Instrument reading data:
——————

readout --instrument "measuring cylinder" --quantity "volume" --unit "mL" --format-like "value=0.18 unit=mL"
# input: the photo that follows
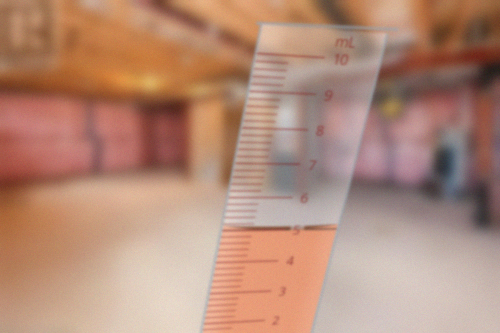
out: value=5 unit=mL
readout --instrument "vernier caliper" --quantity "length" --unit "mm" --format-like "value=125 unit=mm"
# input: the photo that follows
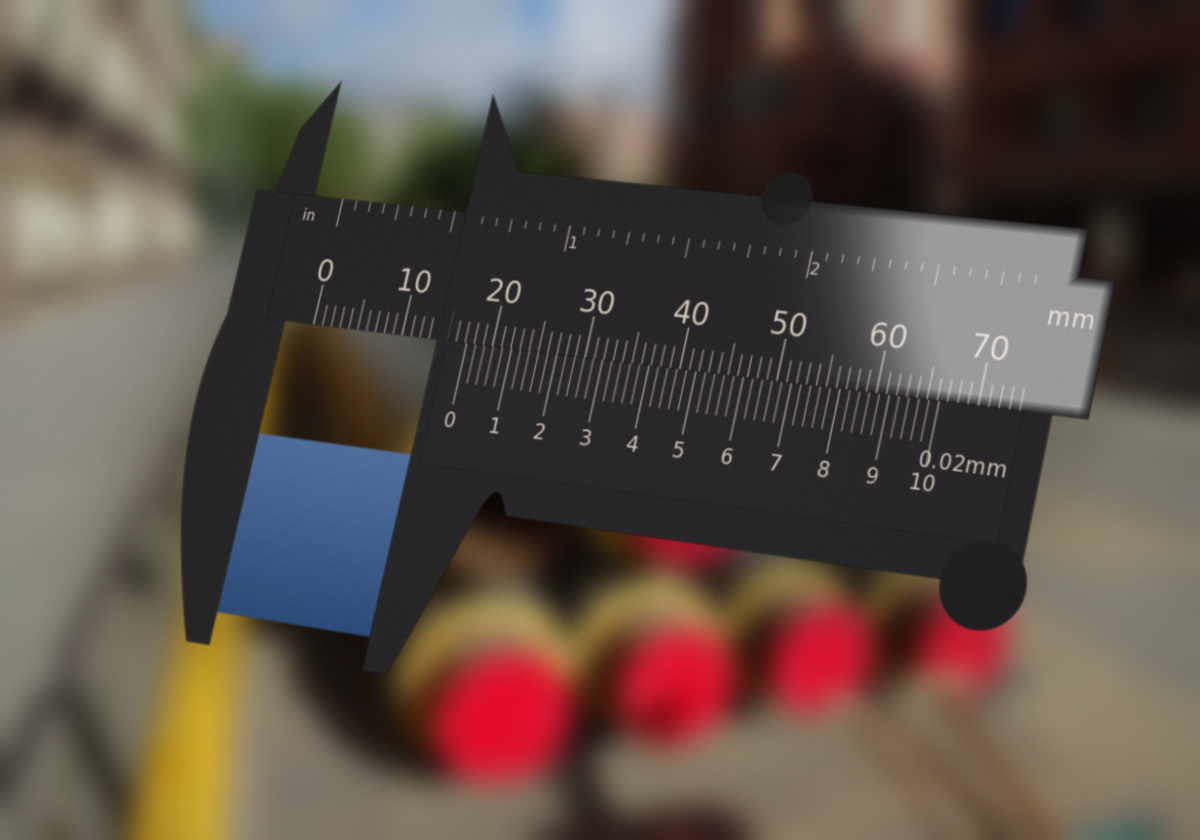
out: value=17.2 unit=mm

——————

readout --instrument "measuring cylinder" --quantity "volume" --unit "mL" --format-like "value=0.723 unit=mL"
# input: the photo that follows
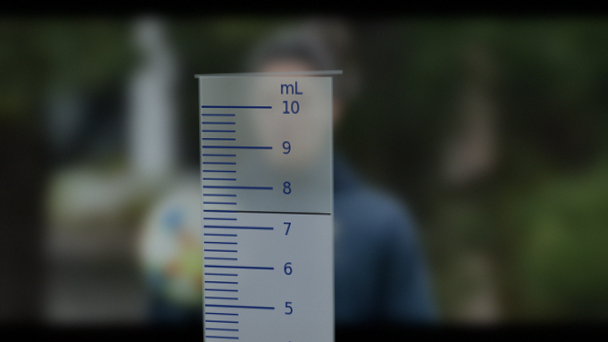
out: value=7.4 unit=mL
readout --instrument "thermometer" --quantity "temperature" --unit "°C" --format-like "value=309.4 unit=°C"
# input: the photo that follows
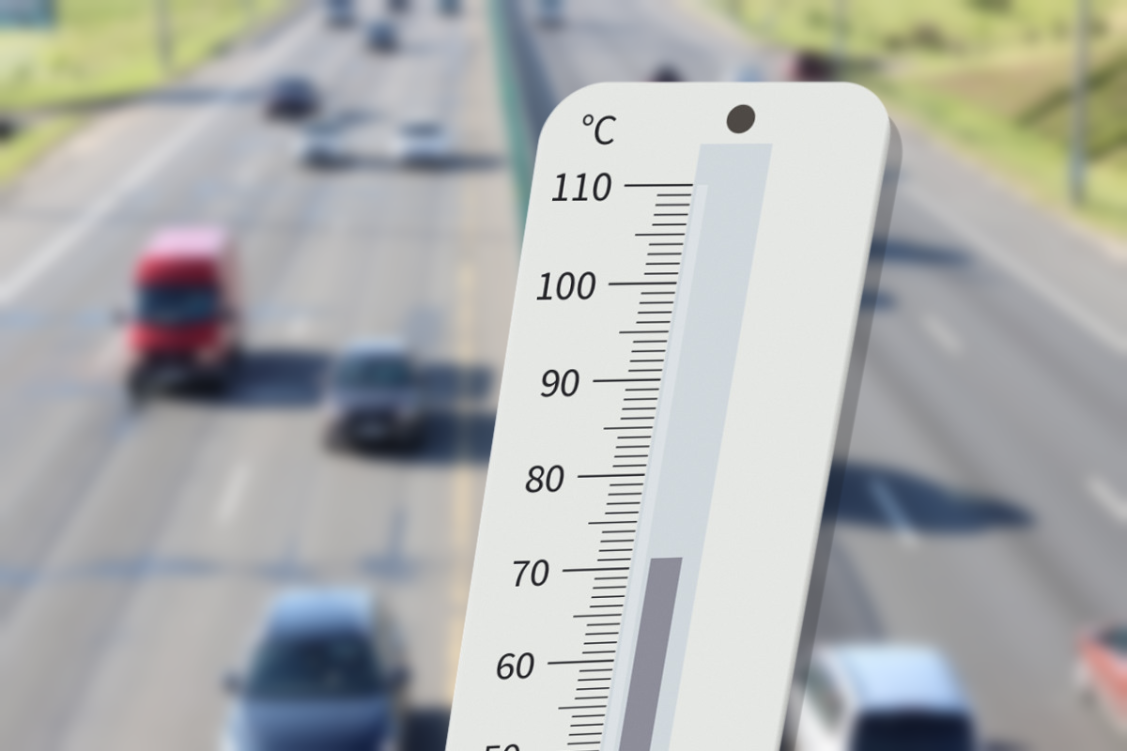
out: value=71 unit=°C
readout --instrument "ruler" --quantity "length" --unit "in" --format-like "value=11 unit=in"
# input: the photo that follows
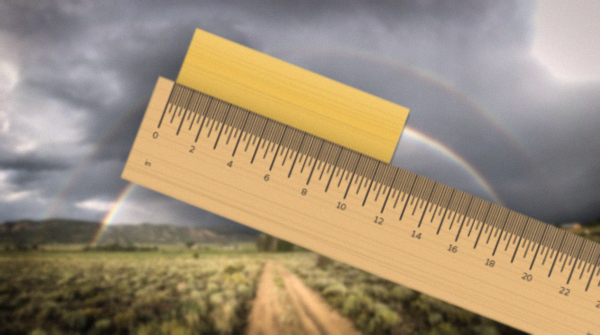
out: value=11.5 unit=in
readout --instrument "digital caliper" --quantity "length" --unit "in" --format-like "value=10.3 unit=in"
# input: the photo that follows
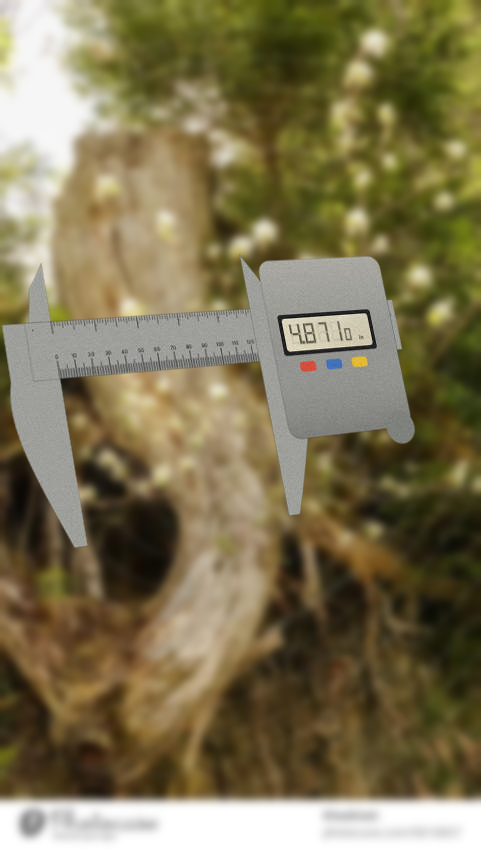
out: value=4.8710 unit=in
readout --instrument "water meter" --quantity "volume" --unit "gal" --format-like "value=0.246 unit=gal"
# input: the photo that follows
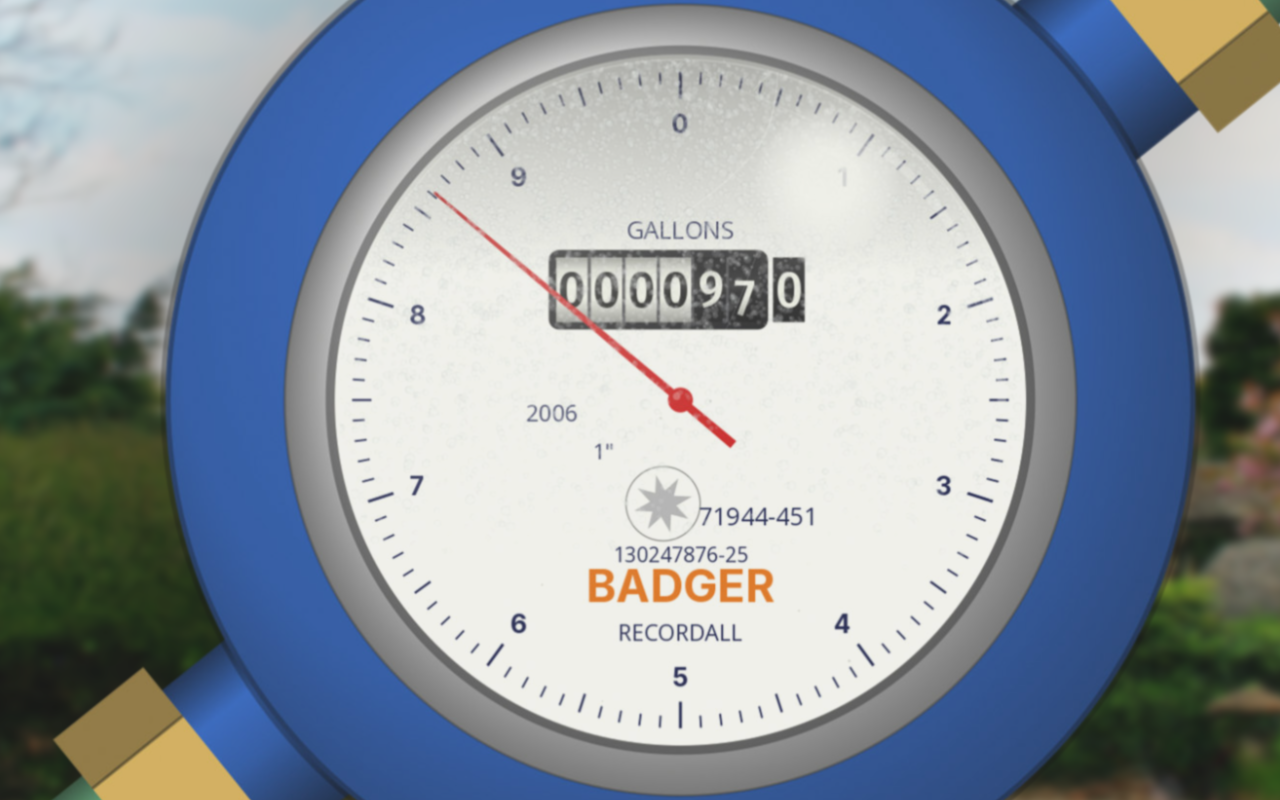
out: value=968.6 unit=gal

——————

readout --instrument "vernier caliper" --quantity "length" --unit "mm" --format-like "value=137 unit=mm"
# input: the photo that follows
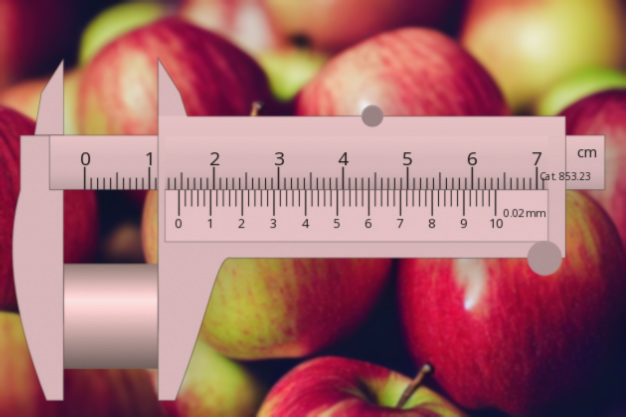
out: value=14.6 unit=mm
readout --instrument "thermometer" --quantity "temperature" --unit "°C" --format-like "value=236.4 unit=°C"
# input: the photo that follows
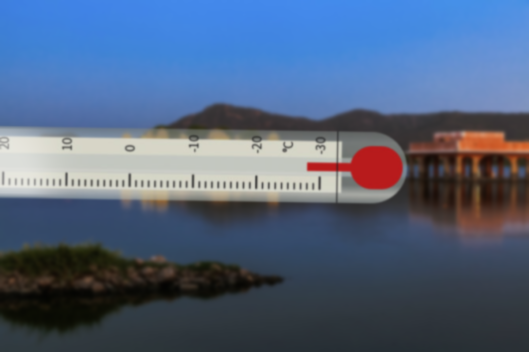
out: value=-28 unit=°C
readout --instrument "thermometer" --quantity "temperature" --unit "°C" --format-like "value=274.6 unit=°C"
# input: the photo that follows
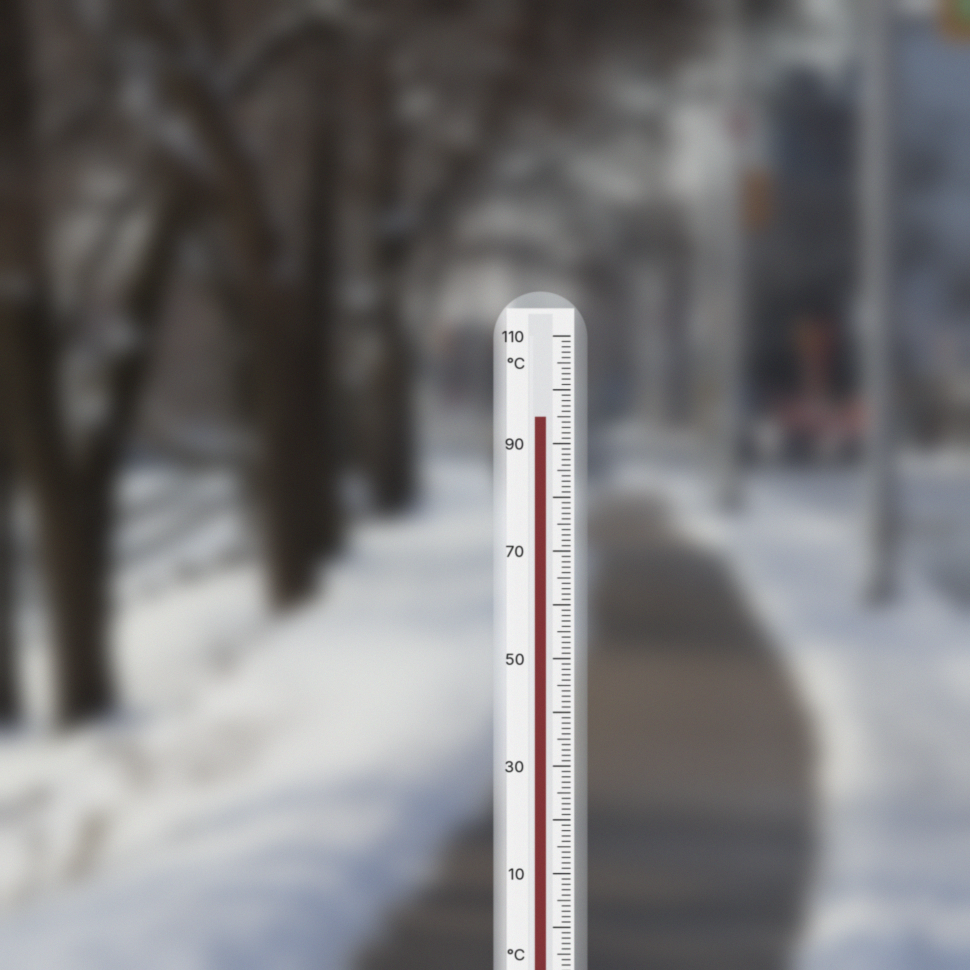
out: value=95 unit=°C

——————

# DIRECTIONS FOR THIS TASK
Which lines of the items above contain the string "thermometer"? Pull out each of them, matching case exactly.

# WORKED SOLUTION
readout --instrument "thermometer" --quantity "temperature" --unit "°C" --format-like "value=309.4 unit=°C"
readout --instrument "thermometer" --quantity "temperature" --unit "°C" --format-like "value=236.4 unit=°C"
readout --instrument "thermometer" --quantity "temperature" --unit "°C" --format-like "value=274.6 unit=°C"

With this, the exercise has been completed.